The Gold version of Outlook 2000 is affected. However, Service Release 1, Service Pack 2, and Service Pack 3 all eliminate the vulnerability. Microsoft typically releases security patches only for the current service pack and the previous one; we do this because service packs are the best way to keep one's system secure. For instance, in the case of Outlook 2000, the service packs that have been delivered over the 3 years since Outlook 2000 Gold was released eliminate a large number of bugs, including several serious security vulnerabilities. The simplest and most effective way to eliminate all of them -- including this vulnerability -- is to stay up to date on service packs.
Is Outlook Express affected?
No. Outlook Express is not affected by this vulnerability.
Is Outlook 98 affected?
No. Outlook 98 is not affected by this vulnerability.
What does the patch do?
The patch addresses the vulnerability by correcting the flaw and causing Outlook 2002 to correctly process e-mails that contain the invalid header information described above.
Download locations for this patch
- Microsoft Outlook 2002:
Note: This and other Office updates can be obtained at http://office.microsoft.com/productupdates.
Additional information about this patch
The patch can be applied to Office XP Service Pack 2.
Inclusion in future service packs:
The fix for this issue will be included in any future Service Packs for Office XP.
Reboot needed: No
Patch can be uninstalled: No
Superseded patches: None.
Verifying patch installation:
To verify the individual files, use the patch manifest provided in Knowledge Base article 331866.
Localized versions of this patch are available at the locations discussed in "Patch Availability".
Obtaining other security patches:
Patches for other security issues are available from the following locations:
Microsoft thanks Richard Lawley for reporting this issue to us and working with us to protect customers.
- Microsoft Knowledge Base article 331866 discusses this issue and will be available approximately 24 hours after the release of this bulletin.
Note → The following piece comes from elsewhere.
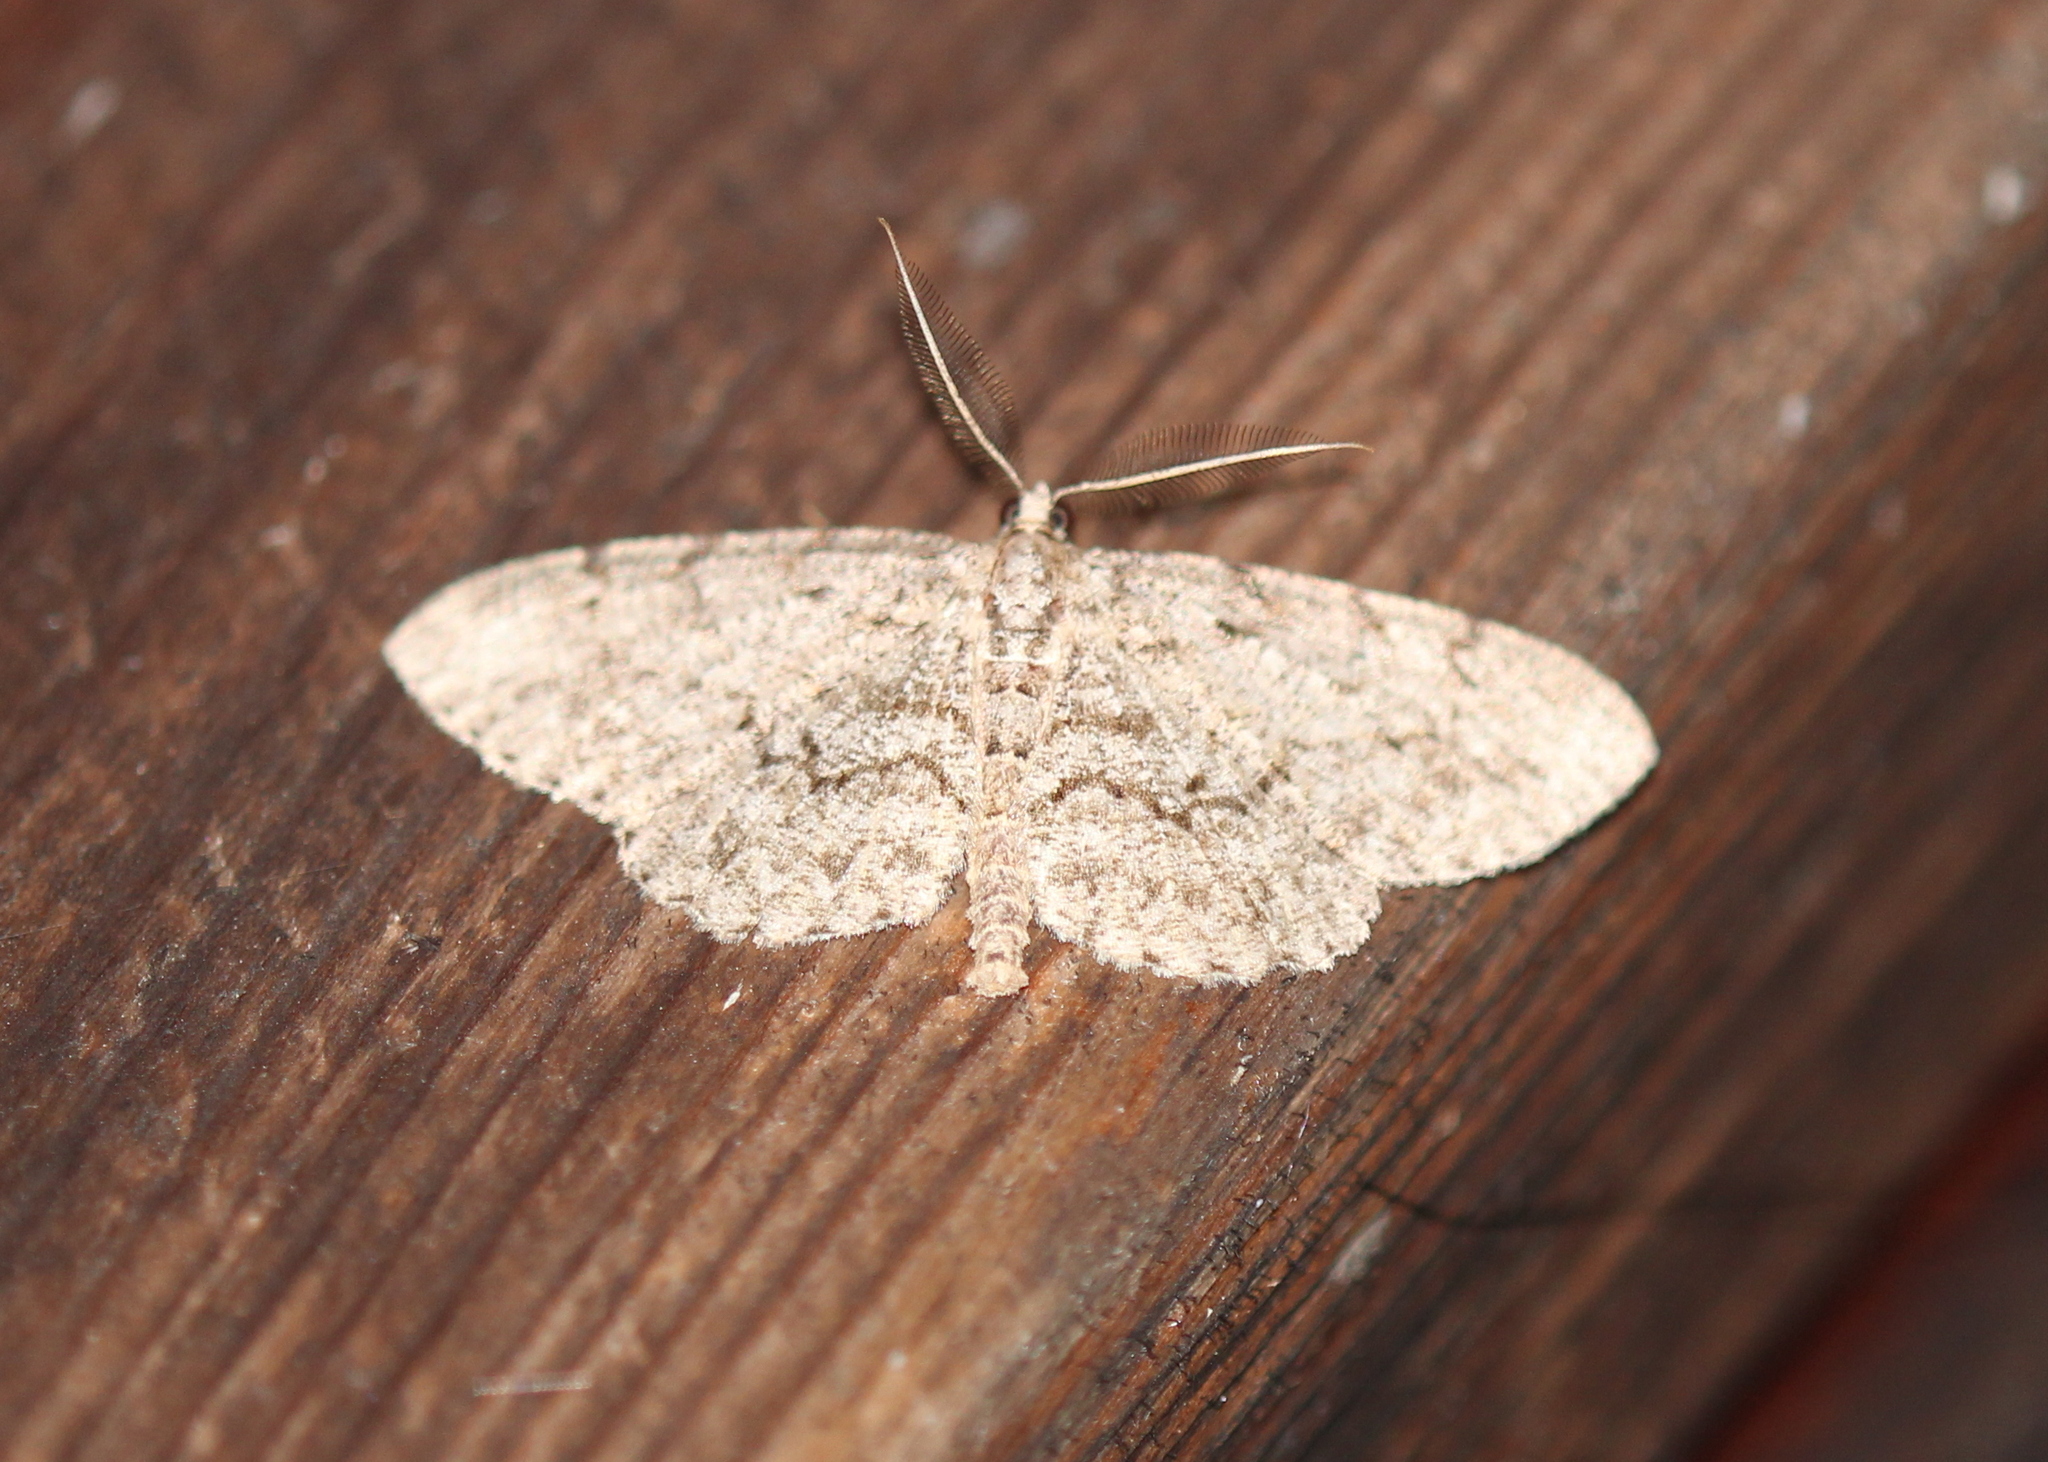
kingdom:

Knowledge Base articles can be found on the Microsoft Online Support web site.
- Technical support is available from Microsoft Product Support Services. There is no charge for support calls associated with security patches.
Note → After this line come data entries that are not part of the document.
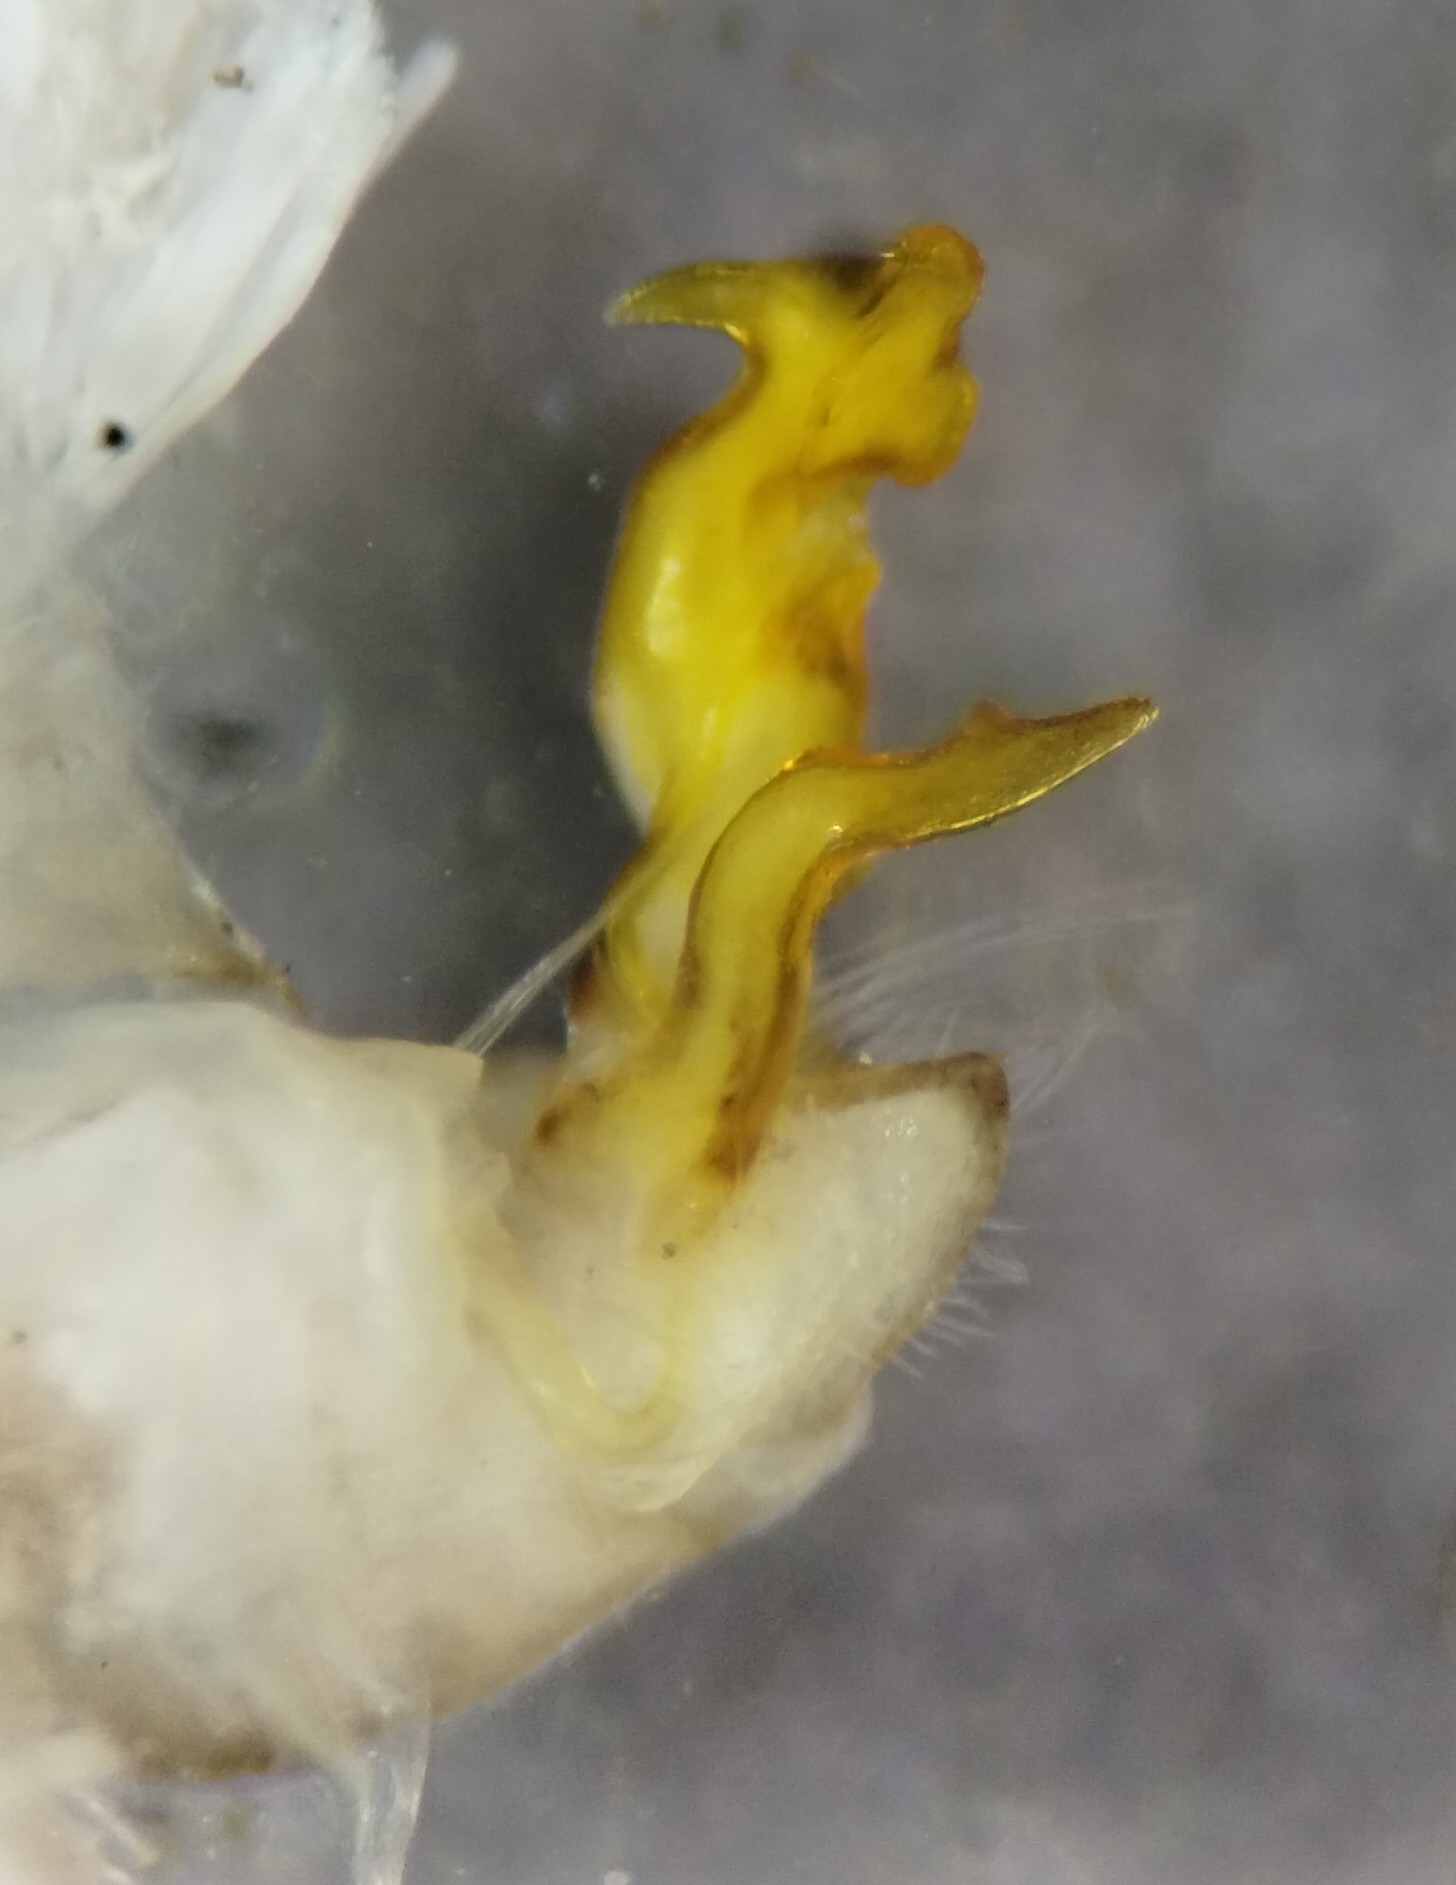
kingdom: Animalia
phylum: Arthropoda
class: Diplopoda
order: Polydesmida
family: Xystodesmidae
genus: Caralinda
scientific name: Caralinda causeyi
Security Resources: The Microsoft TechNet Security Web Site provides additional information about security in Microsoft products.
The information provided in the Microsoft Knowledge Base is provided "as is" without warranty of any kind. Microsoft disclaims all warranties, either express or implied, including the warranties of merchantability and fitness for a particular purpose. In no event shall Microsoft Corporation or its suppliers be liable for any damages whatsoever including direct, indirect, incidental, consequential, loss of business profits or special damages, even if Microsoft Corporation or its suppliers have been advised of the possibility of such damages. Some states do not allow the exclusion or limitation of liability for consequential or incidental damages so the foregoing limitation may not apply.
- V1.0 (December 04, 2002): Bulletin Created.